A solo exhibition by North Island-based artist Sonny Assu (Ǧʷaʔǧʷadəx̌ə) opens today, Indigenous Peoples Day, at the Canada Gallery in London, England.
Asked about the significance of the date, Assu replied, “Everyday is Indigenous Peoples Day.”
The interdisciplinary Laichwiltach artist from We Wai Kai Nation fielded questions from the Mirror by email as he recovered from jet lag in London.
Assu is well-known for works that challenge colonial ideas of Canadian history. The work most prominently featured at the Canada Gallery is The Value of Comic Sans (2016), one of his digital interventions on an Emily Carr painting.
The original painting is Memalilaqua, Knights Inlet (1912), which depicts a Kwakwaka’wakw community in the remote coastal area north of present-day Campbell River. The scene is disrupted by a comic book speech bubble, a kind of “digital tag.”
The work is part of a larger series meant to challenge Carr’s depictions of Indigenous people as a vanishing race.
“With this piece I wanted to think of the importance and wealth of language, the comic book speech bubble paired with the copper shape,” Assu said. “The title, The Value of Comic Sans, points to an equally hated and loved font within pop culture.”
Copper appears elsewhere in Assu’s art. In works displayed last year at the Campbell River Art Gallery, he referenced copper shields used by chiefs during potlatch ceremonies.

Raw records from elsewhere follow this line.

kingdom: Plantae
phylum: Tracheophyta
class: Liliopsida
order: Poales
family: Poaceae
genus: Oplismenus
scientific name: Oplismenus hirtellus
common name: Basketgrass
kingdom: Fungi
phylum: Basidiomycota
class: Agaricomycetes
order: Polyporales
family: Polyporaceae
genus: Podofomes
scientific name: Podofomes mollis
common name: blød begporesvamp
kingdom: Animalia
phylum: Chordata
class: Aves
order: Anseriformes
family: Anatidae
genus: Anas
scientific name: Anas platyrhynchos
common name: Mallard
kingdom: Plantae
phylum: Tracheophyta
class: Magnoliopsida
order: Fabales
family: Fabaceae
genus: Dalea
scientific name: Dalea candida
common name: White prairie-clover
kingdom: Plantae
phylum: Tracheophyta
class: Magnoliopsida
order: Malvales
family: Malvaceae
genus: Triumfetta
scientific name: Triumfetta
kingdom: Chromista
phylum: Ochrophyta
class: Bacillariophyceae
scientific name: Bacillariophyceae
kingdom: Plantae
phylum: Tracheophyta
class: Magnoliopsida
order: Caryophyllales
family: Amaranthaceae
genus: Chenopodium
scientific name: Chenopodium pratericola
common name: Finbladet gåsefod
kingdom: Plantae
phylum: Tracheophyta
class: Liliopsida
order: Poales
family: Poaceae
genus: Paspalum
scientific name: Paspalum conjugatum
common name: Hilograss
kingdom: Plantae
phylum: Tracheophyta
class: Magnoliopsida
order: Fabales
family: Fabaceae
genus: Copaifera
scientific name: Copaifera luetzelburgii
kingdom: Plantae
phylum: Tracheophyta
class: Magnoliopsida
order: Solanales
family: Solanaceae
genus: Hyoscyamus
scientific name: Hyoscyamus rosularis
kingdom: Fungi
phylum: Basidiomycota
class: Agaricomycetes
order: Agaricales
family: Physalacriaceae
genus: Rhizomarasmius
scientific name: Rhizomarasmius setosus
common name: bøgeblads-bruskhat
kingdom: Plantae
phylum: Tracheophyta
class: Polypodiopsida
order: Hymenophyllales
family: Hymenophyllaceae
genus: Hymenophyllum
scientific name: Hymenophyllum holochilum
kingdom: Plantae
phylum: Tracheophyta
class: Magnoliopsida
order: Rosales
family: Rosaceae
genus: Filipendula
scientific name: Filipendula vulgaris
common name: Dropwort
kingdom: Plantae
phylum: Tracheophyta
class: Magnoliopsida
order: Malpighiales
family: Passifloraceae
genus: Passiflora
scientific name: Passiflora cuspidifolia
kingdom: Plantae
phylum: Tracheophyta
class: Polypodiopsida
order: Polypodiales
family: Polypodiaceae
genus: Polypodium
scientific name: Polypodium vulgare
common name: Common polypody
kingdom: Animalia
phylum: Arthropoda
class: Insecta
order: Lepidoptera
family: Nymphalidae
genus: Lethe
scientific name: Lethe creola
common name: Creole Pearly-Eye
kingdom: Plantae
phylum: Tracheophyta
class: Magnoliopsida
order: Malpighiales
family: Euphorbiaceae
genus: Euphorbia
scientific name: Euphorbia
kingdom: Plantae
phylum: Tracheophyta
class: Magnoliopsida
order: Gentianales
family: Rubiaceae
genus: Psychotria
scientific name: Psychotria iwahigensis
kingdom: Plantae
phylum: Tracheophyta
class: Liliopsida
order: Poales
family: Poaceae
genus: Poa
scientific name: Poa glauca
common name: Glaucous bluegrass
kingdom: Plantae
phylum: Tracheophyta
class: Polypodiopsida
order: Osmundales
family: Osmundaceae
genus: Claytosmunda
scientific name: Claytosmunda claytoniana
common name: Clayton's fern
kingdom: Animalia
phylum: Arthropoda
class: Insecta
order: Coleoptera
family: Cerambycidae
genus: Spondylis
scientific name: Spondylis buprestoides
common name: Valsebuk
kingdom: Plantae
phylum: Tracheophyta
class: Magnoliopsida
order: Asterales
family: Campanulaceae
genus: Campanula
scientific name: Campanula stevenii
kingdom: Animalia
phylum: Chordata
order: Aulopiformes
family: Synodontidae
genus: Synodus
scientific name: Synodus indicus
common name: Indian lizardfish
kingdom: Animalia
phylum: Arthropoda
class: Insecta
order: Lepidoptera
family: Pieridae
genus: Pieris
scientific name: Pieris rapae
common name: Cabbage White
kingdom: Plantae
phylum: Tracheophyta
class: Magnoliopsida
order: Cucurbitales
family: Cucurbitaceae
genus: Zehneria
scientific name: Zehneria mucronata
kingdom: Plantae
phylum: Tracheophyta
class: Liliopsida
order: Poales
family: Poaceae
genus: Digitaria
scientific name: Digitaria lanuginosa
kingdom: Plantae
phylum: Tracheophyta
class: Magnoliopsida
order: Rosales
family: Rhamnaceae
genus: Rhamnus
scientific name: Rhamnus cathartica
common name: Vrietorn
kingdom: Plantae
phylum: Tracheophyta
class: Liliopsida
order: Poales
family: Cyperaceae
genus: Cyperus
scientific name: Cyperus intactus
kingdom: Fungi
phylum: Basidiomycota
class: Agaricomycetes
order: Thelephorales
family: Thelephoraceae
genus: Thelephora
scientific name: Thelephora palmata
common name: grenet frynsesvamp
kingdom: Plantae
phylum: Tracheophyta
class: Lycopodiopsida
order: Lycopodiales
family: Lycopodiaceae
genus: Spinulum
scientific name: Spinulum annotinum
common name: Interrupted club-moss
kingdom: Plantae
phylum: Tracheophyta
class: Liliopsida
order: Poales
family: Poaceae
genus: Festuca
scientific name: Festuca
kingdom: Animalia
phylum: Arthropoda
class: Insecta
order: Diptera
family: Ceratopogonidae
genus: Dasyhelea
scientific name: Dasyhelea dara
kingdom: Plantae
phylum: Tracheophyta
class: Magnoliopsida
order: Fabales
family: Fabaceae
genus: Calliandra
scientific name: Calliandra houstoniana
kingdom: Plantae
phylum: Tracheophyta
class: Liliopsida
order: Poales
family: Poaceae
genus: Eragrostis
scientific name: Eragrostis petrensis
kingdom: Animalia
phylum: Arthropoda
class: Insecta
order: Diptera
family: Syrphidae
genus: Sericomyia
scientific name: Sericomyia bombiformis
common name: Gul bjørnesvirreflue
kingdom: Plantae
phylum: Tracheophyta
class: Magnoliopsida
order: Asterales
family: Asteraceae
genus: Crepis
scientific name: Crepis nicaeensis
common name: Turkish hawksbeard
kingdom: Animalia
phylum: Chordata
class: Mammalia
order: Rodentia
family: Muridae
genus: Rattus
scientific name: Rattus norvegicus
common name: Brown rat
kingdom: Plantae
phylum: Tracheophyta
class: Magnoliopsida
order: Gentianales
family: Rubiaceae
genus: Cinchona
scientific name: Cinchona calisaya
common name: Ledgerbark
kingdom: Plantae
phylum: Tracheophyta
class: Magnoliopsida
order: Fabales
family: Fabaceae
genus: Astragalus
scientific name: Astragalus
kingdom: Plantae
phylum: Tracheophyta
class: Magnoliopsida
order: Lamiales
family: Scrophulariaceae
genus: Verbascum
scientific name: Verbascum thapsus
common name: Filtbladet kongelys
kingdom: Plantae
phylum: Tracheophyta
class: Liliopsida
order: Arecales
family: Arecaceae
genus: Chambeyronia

Pop culture imagery is also a central theme for Assu. His love of comics as a child comes through in works like Thunderbird busting out of a Speculator Boom, which highlights the character Thunderbird from X-Men, a comic book depiction of an Indigenous person with superhuman strength.
“I couldn’t relate to him on the level of appearance as a kid, but I related to the fact that he was and is a strong Indigenous character, someone that I could be inspired by,” Assu said.
This radical mixing of Western and pop aesthetics with Kwakwaka’wakw iconography cuts to the core of identity for Assu, who was raised by his grandparents in suburban North Delta and learned about his heritage at the age of eight.
Fourteen pieces by Assu are on display at the London exhibit, representing five distinct series of work from 2012 to 2018. The exhibit, curated by the Baldwin Gallery of London, is also part of the ORIGINS Festival of First Nations art, which is currently underway in the UK capital.
The Canada Gallery itself is attached to the Canadian High Commission to the UK. It’s located inside Canada House, a showcase building on Trafalgar Square that provides consular and passport services for Canadians abroad.
The centre of the historical British Empire and Canadian colonial project is a unique place to situate Assu’s work, which explicitly confronts romanticized depictions of Canada.
“Everyday is Indigenous Peoples Day and I’m burning down the the facade of Canada (the colonial project) from the inside,” he said. “What is interesting about showing my work at Canada House is that it presents the counter-narrative to that colonial project and contextualizes the hidden history that people either don’t know about or don’t want to know about.
“Don’t get me wrong, I’m proud of this moment, this is a massive accomplishment for my work,” he said of the exhibition, which is called A Radical Mixing. “But I’m not here to wave any flags and I’m not going to pull any punches. So Indigenizing Canada House feels pretty good! I’m starting to see A Radical Remixing as an intervening on the colonial narrative.”
READ MORE: New exhibits at Campbell River Art Gallery unsettle Canadian landscapes
While in England, Assu will also be artist-in-residence at the Sainsbury Centre for Visual Arts at the University of East Anglia in Norwich, where he’ll be staying with his oldest daughter Lily.
At the end of the residency, Assu will give the keynote address at a conference titled “Bringing Light to the Dark: Visual Sovereignties in Contemporary Indigenous Art of the Americas.” Assu will also co-curate an exhibit at the Sainsbury Centre.